8. Il se déduit de ces dispositions que si une société civile établit ses bénéfices en tenant compte de la valeur vénale réelle des éléments composant son actif net, la part de gains latents qu'ils comportent du fait de ce mode de calcul statutaire ne peut être incluse, à concurrence de la quote-part de chaque associé, dans les revenus imposables de celui-ci au titre de l'année en cause, peu important les modalités de détermination du résultat de la société civile telles qu'arrêtées par ses statuts.
9. Pour rejeter les demandes de M. [U], l'arrêt, après avoir énoncé que les bénéfices des sociétés de personnes sont réputés acquis par les associés à leur date de réalisation même si les associés n'en ont pas encore eu la disposition, relève que le montant du bénéfice réalisé par la société à la clôture de l'exercice 2009 doit être pris en compte au titre de l'ISF pour l'année 2010 de l'associé au prorata de ses droits. Il relève encore que la société avait réalisé un bénéfice, constitué, aux termes de ses statuts, de la variation de l'actif net entre le départ et la clôture de l'exercice, de 658 727 euros au titre de l'exercice clos le 31 décembre 2009 et que, par assemblée générale du 30 juin 2010, ce résultat a été réparti en totalité sur les comptes courants des associés en proportion de leurs droits dans le capital social.
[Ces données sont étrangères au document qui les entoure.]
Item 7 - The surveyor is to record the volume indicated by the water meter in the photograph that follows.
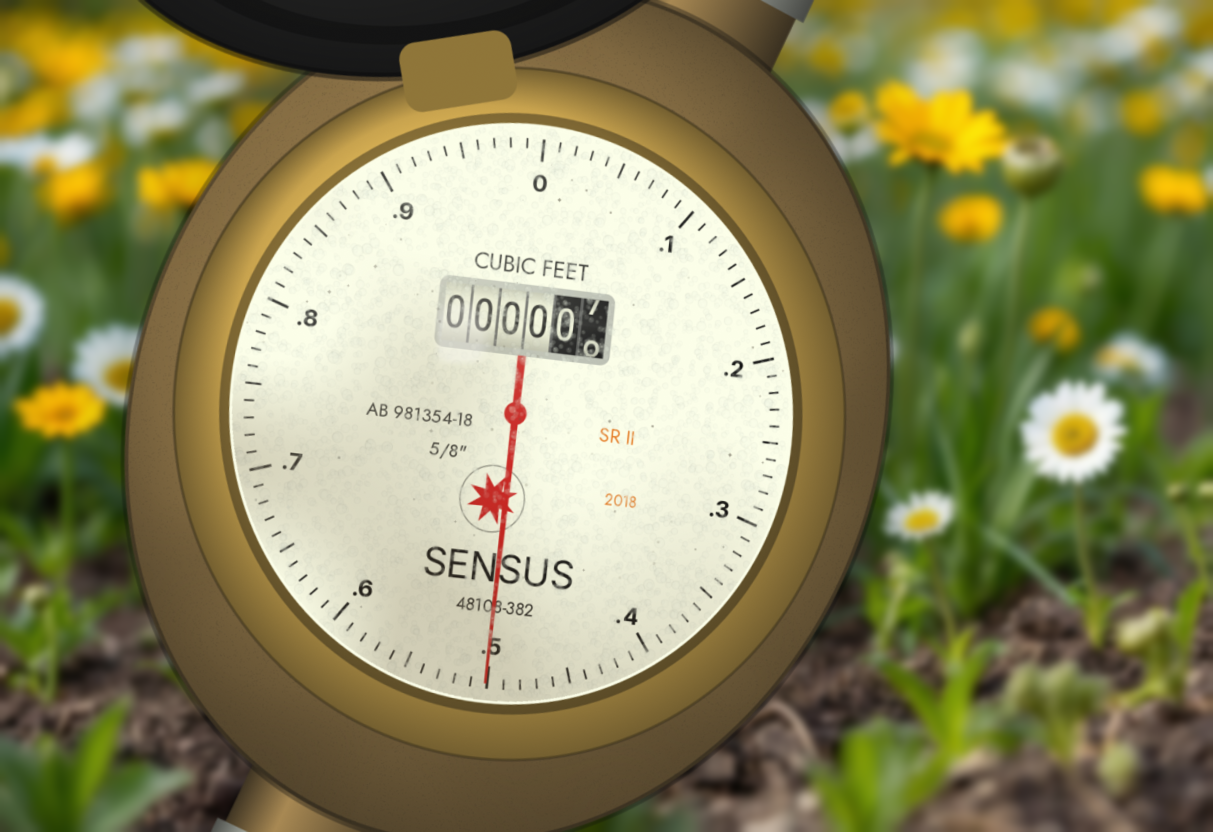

Il retient enfin que M. [U] n'a pas démontré que les revenus provenant de plus values latentes seraient exceptionnellement exclus du champ d'application des revenus à prendre en considération pour la détermination du plafonnement de l'ISF.
10. En statuant ainsi, la cour d'appel, qui a retenu le bénéfice comptable réalisé par les sociétés civiles et son inscription en compte courant comme un revenu imposable alors qu'aucun résultat bénéficiaire n'était taxable au titre des contrats de capitalisation, a violé les textes susvisés.
PAR CES MOTIFS, et sans qu'il y ait lieu de statuer sur les autres griefs, la Cour :
CASSE ET ANNULE, en toutes ses dispositions, l'arrêt rendu le 7 février 2022 rectifié le 20 juin 2022, entre les parties, par la cour d'appel de Paris ;
Remet l'affaire et les parties dans l'état où elles se trouvaient avant cet arrêt et les renvoie devant la cour d'appel de Paris, autrement composée ;
Condamne le directeur général des finances publiques et le directeur régional des finances publiques d'Ile-de-France et du département de Paris aux dépens ;
En application de l'article 700 du code de procédure civile, rejette la demande formée par le directeur général des finances publiques et le directeur régional des finances publiques d'Ile-de-France et du département de Paris et les condamne à payer à M. [U] la somme globale de 3 000 euros ;
Dit que sur les diligences du procureur général près la Cour de cassation, le présent arrêt sera transmis pour être transcrit en marge ou à la suite de l'arrêt cassé ;
Ainsi fait et jugé par la Cour de cassation, chambre commerciale, financière et économique, et prononcé par le président en son audience publique du dix mai deux mille vingt-quatre.